Image cropping isolates a region of interest before a computer-vision pipeline measures, displays, or saves a smaller part of the frame. In OpenCV Python code, a loaded image is a NumPy array, so the crop is an array slice rather than a separate image-processing function.

The coordinate detail matters because OpenCV reports image shapes as height, width, channels, while crop boxes are often described as x, y, width, height. Convert the box into row and column slice bounds before indexing the image, with the y range first and the x range second.

A small script keeps the crop repeatable by checking the requested box before saving the smaller image.

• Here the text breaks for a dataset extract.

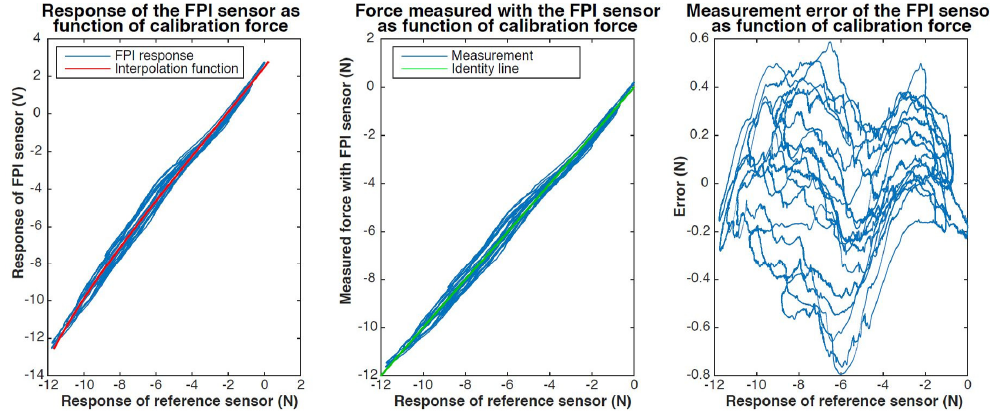
Figure 12. Results of dynamic calibration of a prototype of the Invar capillary concept. The response of the FPI as function of the calibration force, together with a fitted third order polynomial interpolation function, is shown on the left. The graph in the center shows the force measured with the FPI-based sensor, calculated using the interpolation function, as function of the calibration force and the indentity line ( y = x ) as a reference. The measurement error of the FPI-based sensor as function of the calibration force is shown on the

The printed source shape, crop box, slice bounds, and output shape make wrong coordinate order or out-of-bounds values visible before the cropped file is used downstream.

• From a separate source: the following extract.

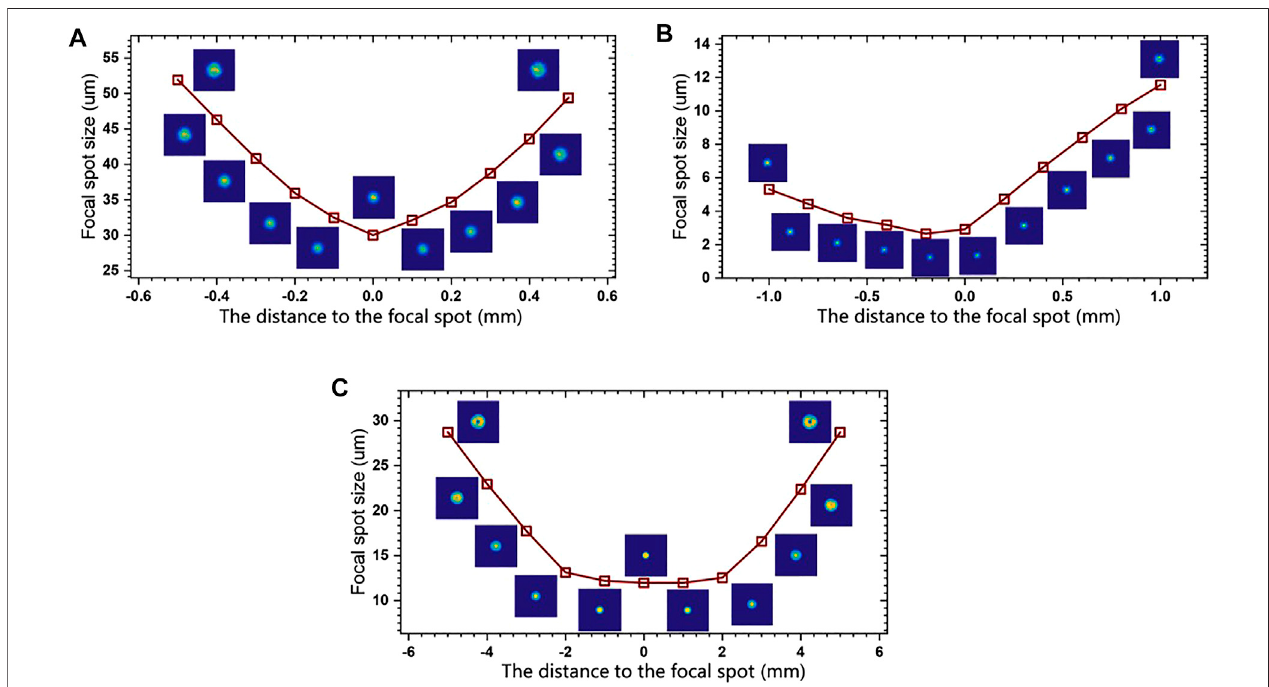
FIGURE 8 | Evolution of the focal spot size with the distance to the focal spot. (A) and (C) are the ellipsoid capillaries El 1 and El 2 , respectively. (B) is the parabolic capillary Pa 1 .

Steps to crop an image with OpenCV:

  1. Create an input directory for the source image.
    $ mkdir -p input
  2. Copy the source image into the expected path.
    $ cp scene.png input/scene.png

    Replace scene.png with the image that contains the region to isolate. Keep the input/scene.png path or pass a different path with --input when running the script.

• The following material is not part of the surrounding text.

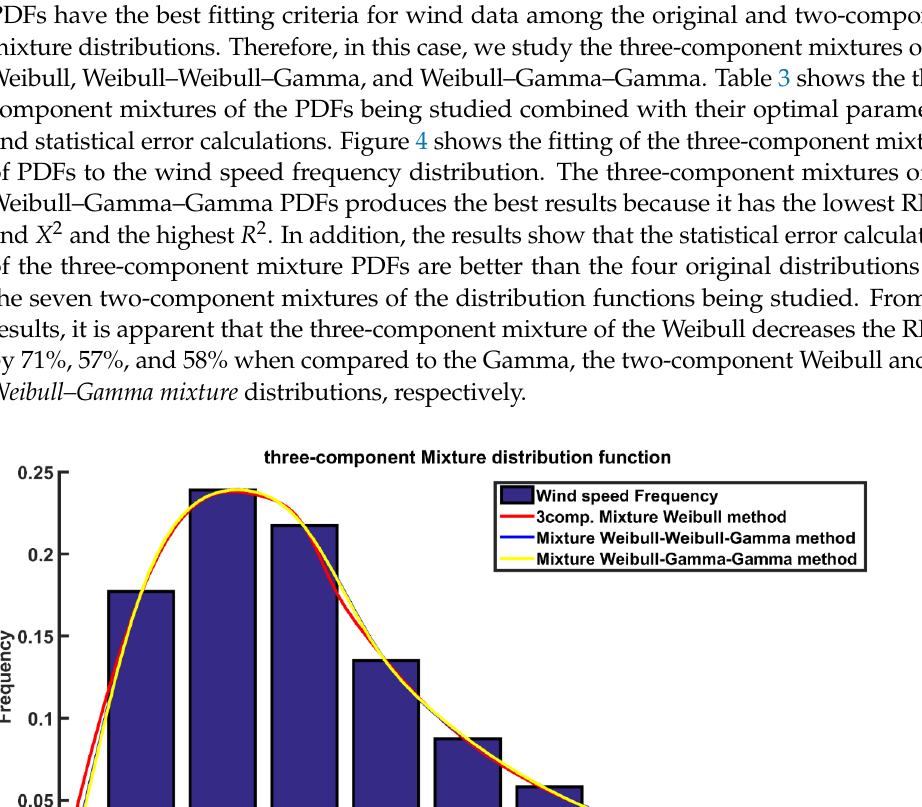
Figure 4. The three-component mixture distribution functions in wind speed modeling.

  3. Create the crop script.
    crop_image.py
    from argparse import ArgumentParser
    from pathlib import Path
     
    import cv2 as cv
     
     
    parser = ArgumentParser()
    parser.add_argument("--input", default="input/scene.png", help="Source image")
    parser.add_argument("--output", default="output/scene-crop.png", help="Cropped output image")
    parser.add_argument("--x", type=int, default=160, help="Left edge of the crop")
    parser.add_argument("--y", type=int, default=90, help="Top edge of the crop")
    parser.add_argument("--width", type=int, default=260, help="Crop width in pixels")
    parser.add_argument("--height", type=int, default=180, help="Crop height in pixels")
    args = parser.parse_args()
     
    image = cv.imread(args.input)
    if image is None:
        raise SystemExit(f"could not read input image: {args.input}")
     
    source_height, source_width = image.shape[:2]
    x1 = args.x
    y1 = args.y
    x2 = x1 + args.width
    y2 = y1 + args.height
     
    if x1 < 0 or y1 < 0 or x2 > source_width or y2 > source_height:
        raise SystemExit(
            "crop rectangle is outside the source image: "
            f"source={source_width}x{source_height}, "
            f"box=({x1},{y1})-({x2},{y2})"
        )
     
    crop = image[y1:y2, x1:x2]
     
    output_path = Path(args.output)
    output_path.parent.mkdir(parents=True, exist_ok=True)
    if not cv.imwrite(str(output_path), crop):
        raise SystemExit(f"could not write output image: {output_path}")
     
    print(f"source shape: {source_width}x{source_height}")
    print(f"crop box: x={x1}, y={y1}, width={args.width}, height={args.height}")
    print(f"slice: image[{y1}:{y2}, {x1}:{x2}]")
    print(f"crop shape: {crop.shape[1]}x{crop.shape[0]}")
    print(f"wrote: {output_path}")

    The default crop starts at x=160 and y=90, then keeps a 260×180 pixel region. Change those defaults or pass --x, --y, --width, and --height for a different region.

  4. Run the script and confirm the crop dimensions.
    $ python3 crop_image.py --input input/scene.png --output output/scene-crop.png
    source shape: 640x360
    crop box: x=160, y=90, width=260, height=180
    slice: image[90:270, 160:420]
    crop shape: 260x180
    wrote: output/scene-crop.png
  5. Keep the y range before the x range in the slice.
    crop = image[y1:y2, x1:x2]

    image.shape[:2] returns height, width. Use y1:y2 for rows and x1:x2 for columns, even when the crop box is described as x, y, width, height.

  6. Review the cropped output image.

    The saved file should contain only the selected region. If it shows the wrong part of the image, check whether the x and y values were swapped.

  7. Remove the sample script after adapting the crop logic.